My eyes traveled along the rows, to discover the old lady herself, kneeling among the cabbages. Oblivious to my arrival, she held herself upright, with bowed head, her hands clasped over her breast, and I guessed she might be praying, though why in a cabbage patch I had no idea. The soft morning light lay about her in a wash of water-color tints, all mist and mother-of-pearl, violet and gray and rose; and observing the motionless form, I thought, Here is someone who appreciates the joys of a solitary contemplation of the day. Presently she lifted her head, and, still not noticing me, she rose, digging her fisted hands in the small of her back to ease it, and scanning the sky overhead, lost in some cloudy reverie. Then, lifting her skirts that she had pinned up for purposes of convenience, she peered at the ground around her and spoke.
“Come, now, slow one, have a bite.” She bent and broke off some cabbage leaves and dropped them beside a large brown stone at her feet. As though by some feat of sorcery, the stone moved. I blinked, then realized it was a large tortoise whose shell resembled a stone. While it proceeded to eat the cabbage leaves, she bent down and spoke to it like a witch to her familiar, then straightened, her black form real and corporeal amid the dissolving mists.

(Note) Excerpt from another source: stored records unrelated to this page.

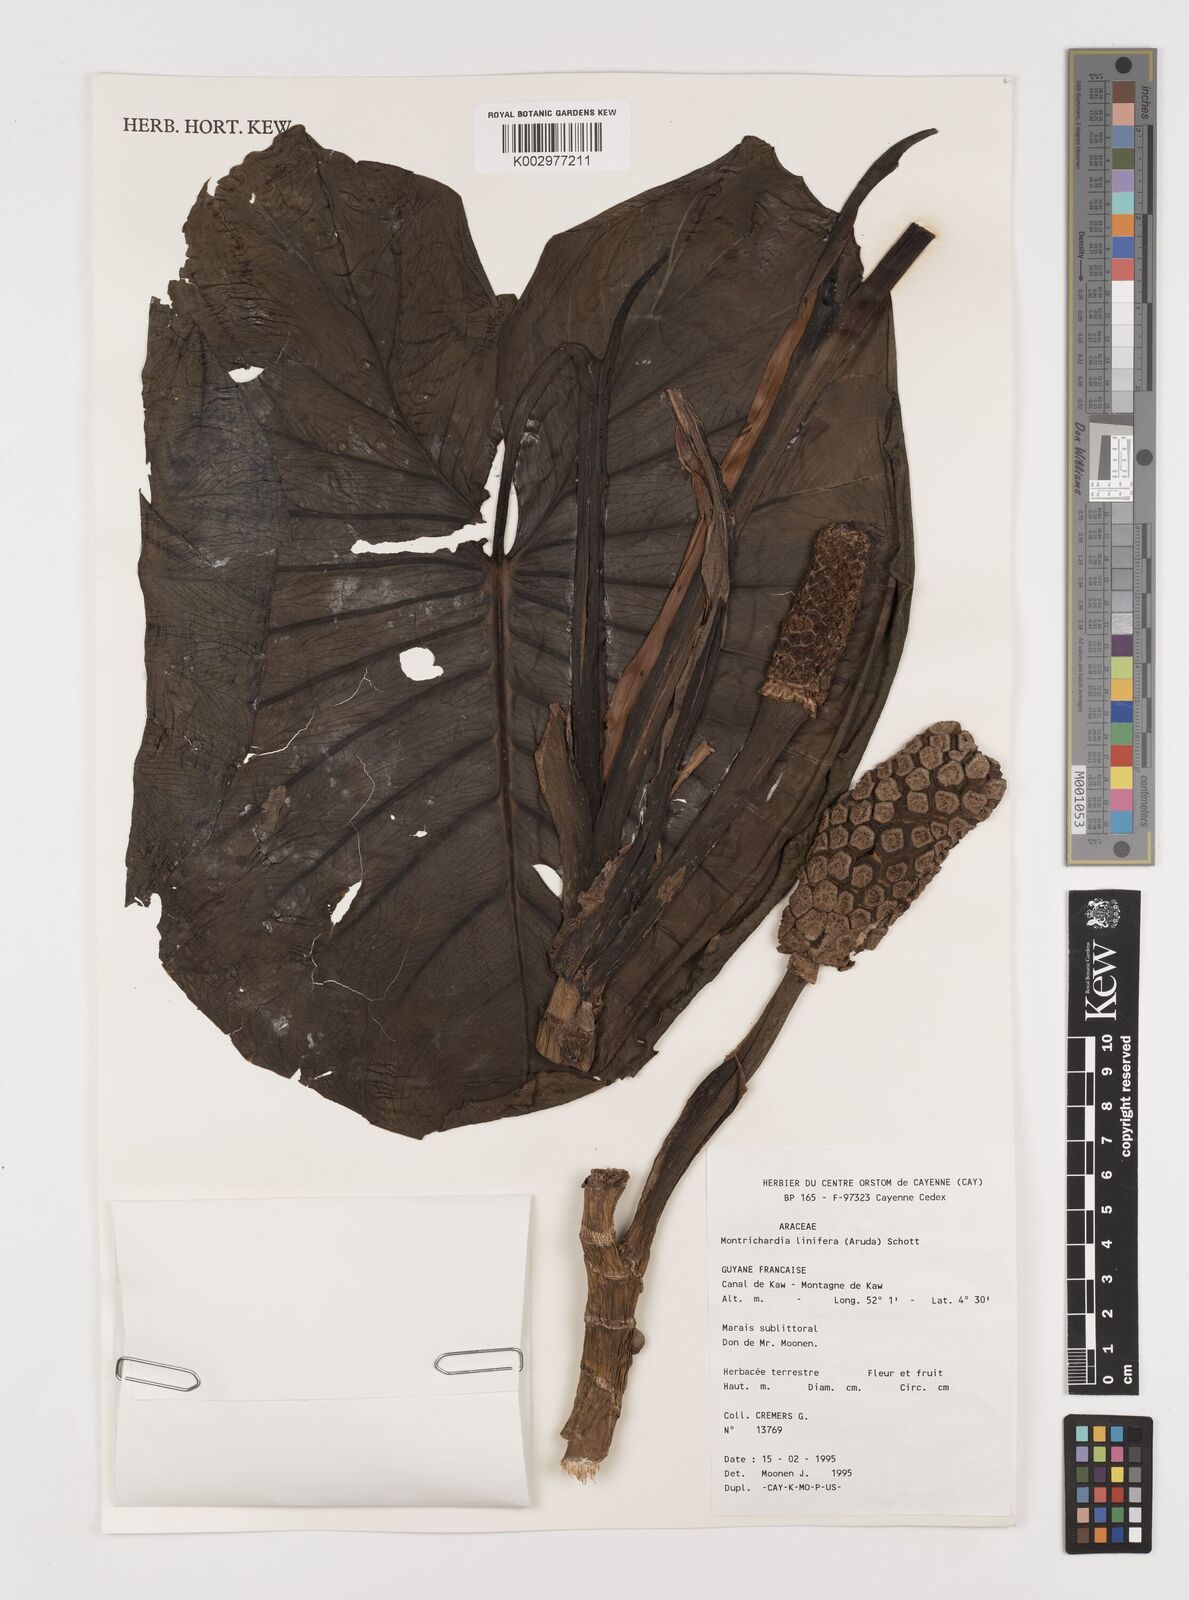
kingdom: Plantae
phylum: Tracheophyta
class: Liliopsida
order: Alismatales
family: Araceae
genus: Montrichardia
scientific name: Montrichardia linifera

“Good morning,” I called at last. She turned, peering at me through round, silver-rimmed spectacles, waiting for me to approach. “Watch your hoofs,” she said in a forthright tone, “don’t tread on my cabbages.” A sizable woman, she presented a handsome figure, Junoesque in its stateliness: large head, straight neck, full shoulders. Though time had tugged her here and there, causing the neck to sag under the firm chin, her skin was pulled tight and shone with a robust glow over the rosy flesh. How old
was
she? I wondered again. Age had not seemed to wither her; there was nothing crone-like in her appearance; her constitution appeared firm, her heart stout, and if her teeth were not her own she did not yet walk with a cane.

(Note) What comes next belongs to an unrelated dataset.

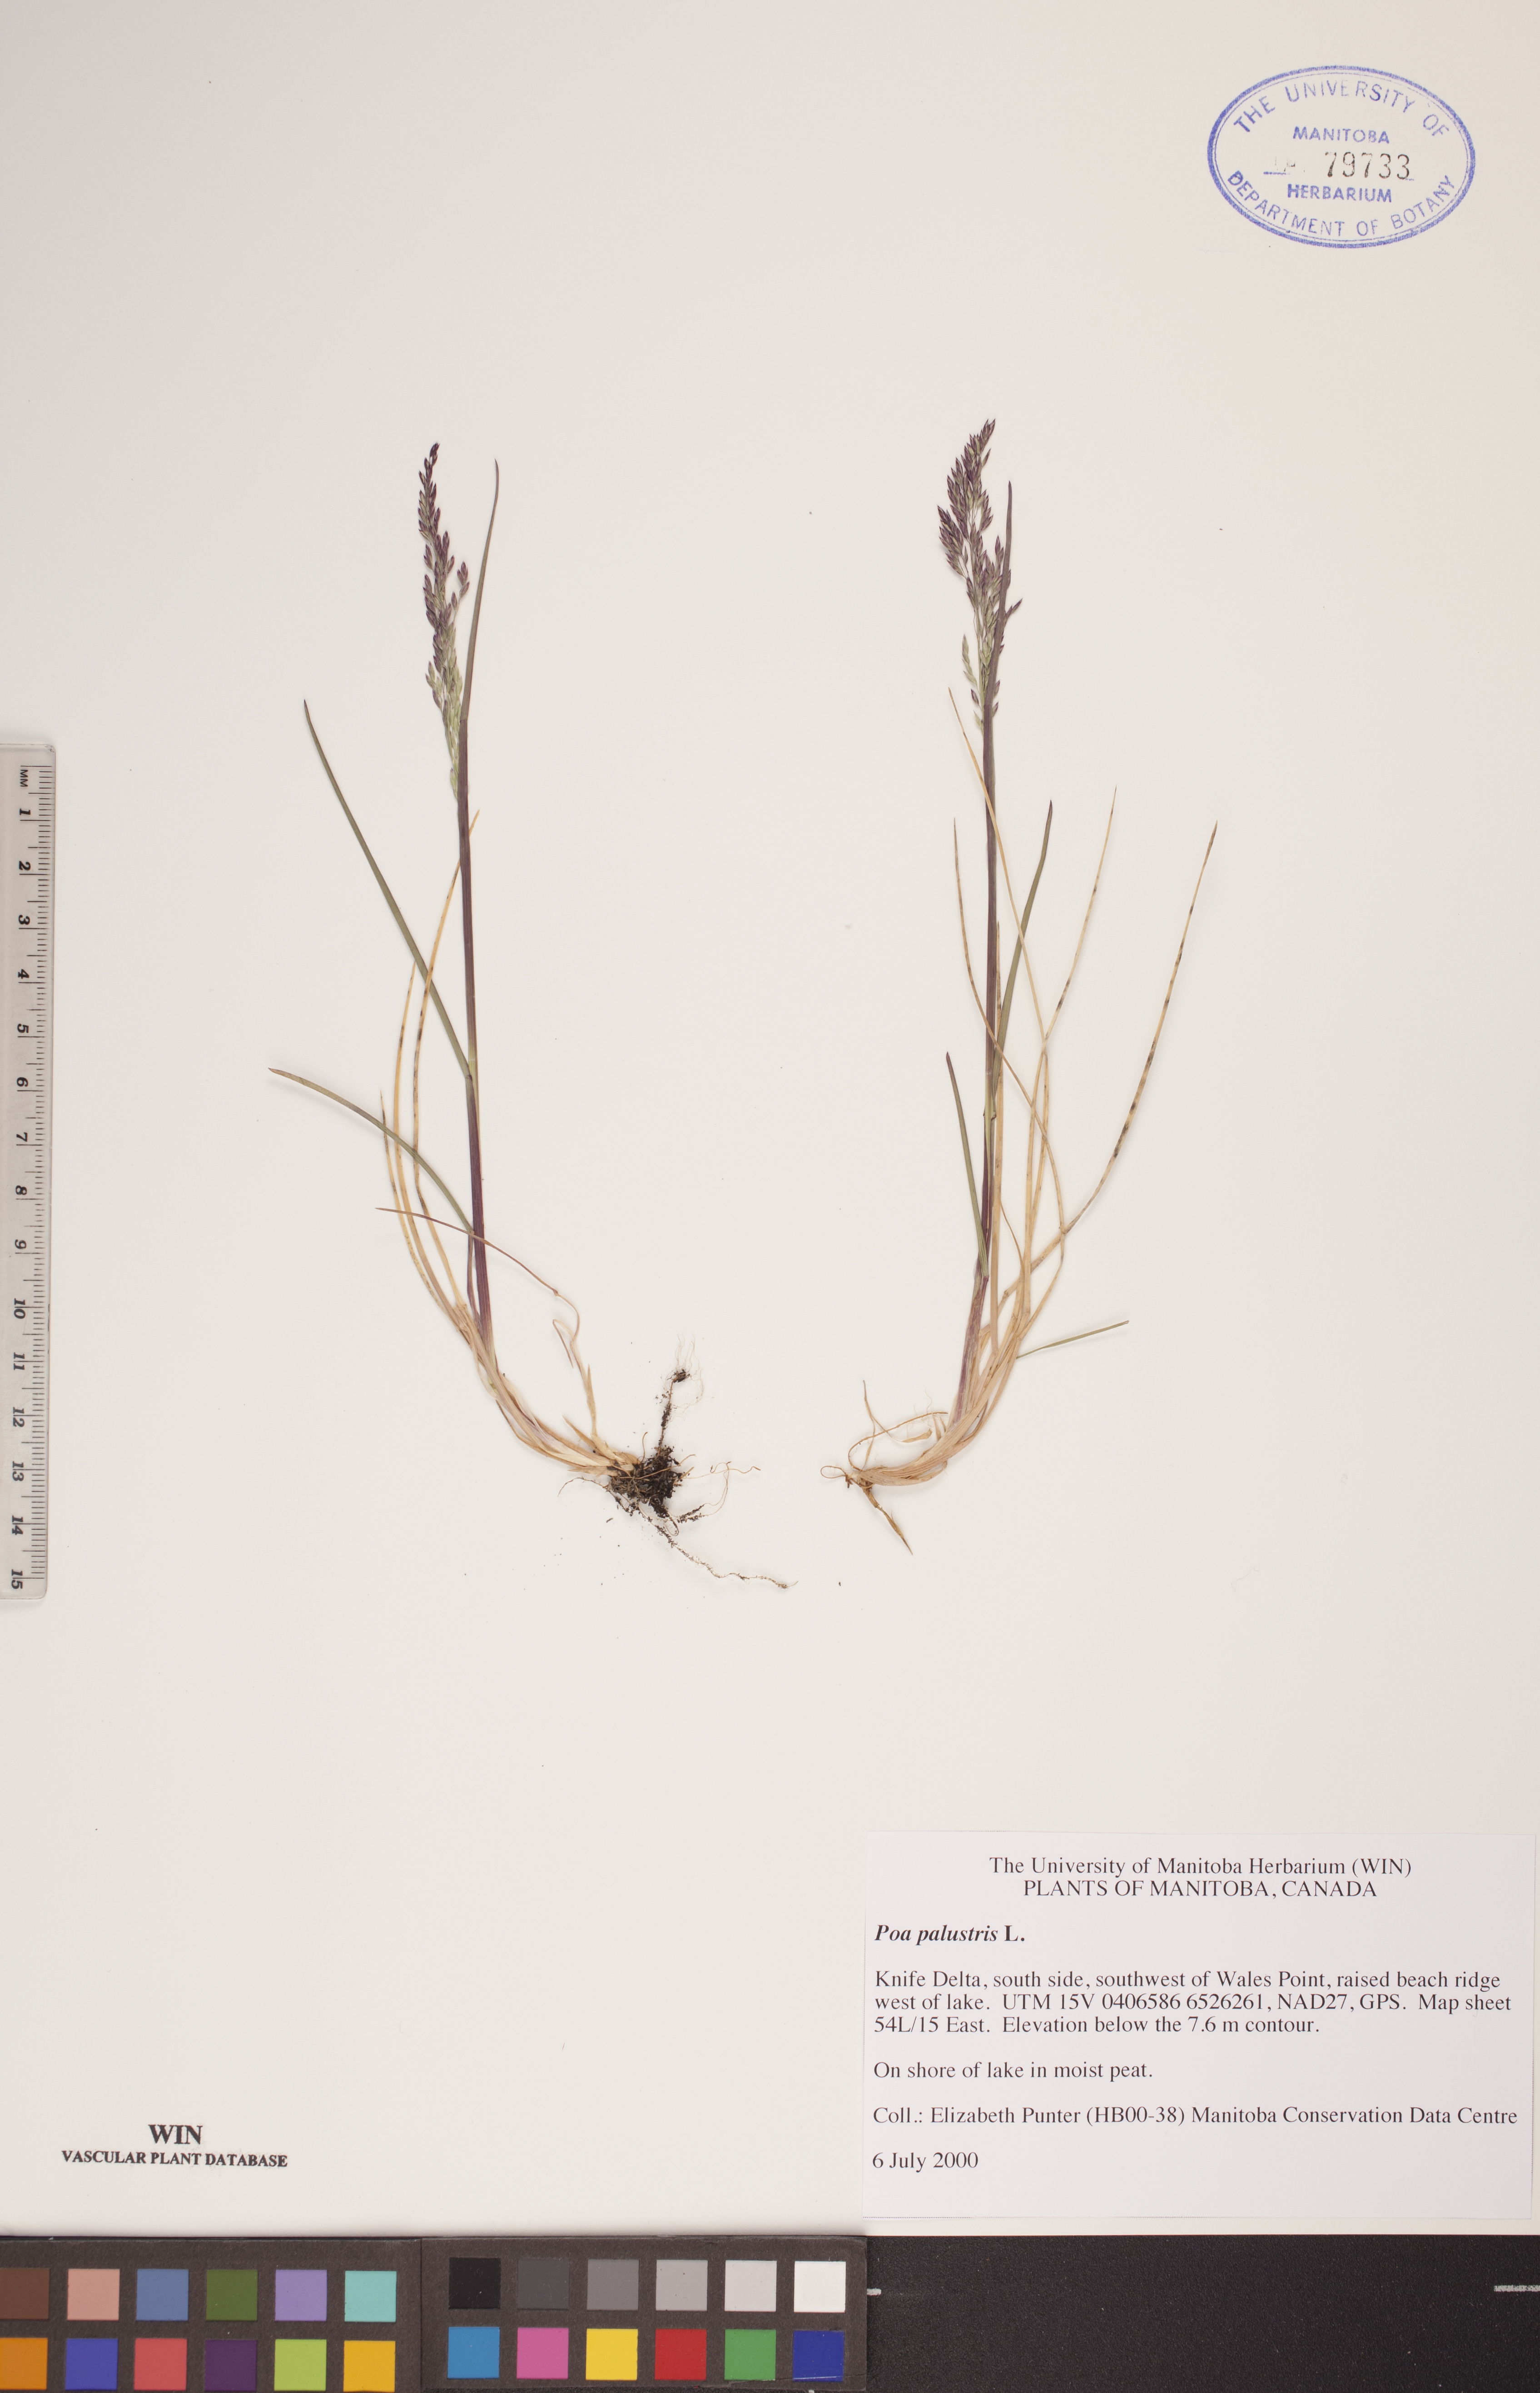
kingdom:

If someone had driven up at that moment and asked me my first, surest impression of the Widow Fortune, I would have said comfortable and motherly.
“You’re an early riser,” she said briskly.
“ ‘
Carpe diem
,’ ” I quoted, watching where I walked.
“Can’t speak French,” she replied; the merry twinkle in her eye told me she knew it wasn’t French.
“ ‘Seize the day,’ ” I translated.
“It’s the early mornin‘ that’s got the gold in its mouth, as they say. I like to be up before all the trammel starts.”
When she spoke, it was with a firm authority, a distinct voice that knew what things were about. Listening, she had a gentle, luminous expression, humorous but not mocking.
“Beth sent you some cinnamon buns for breakfast.” I nodded toward the back-porch steps.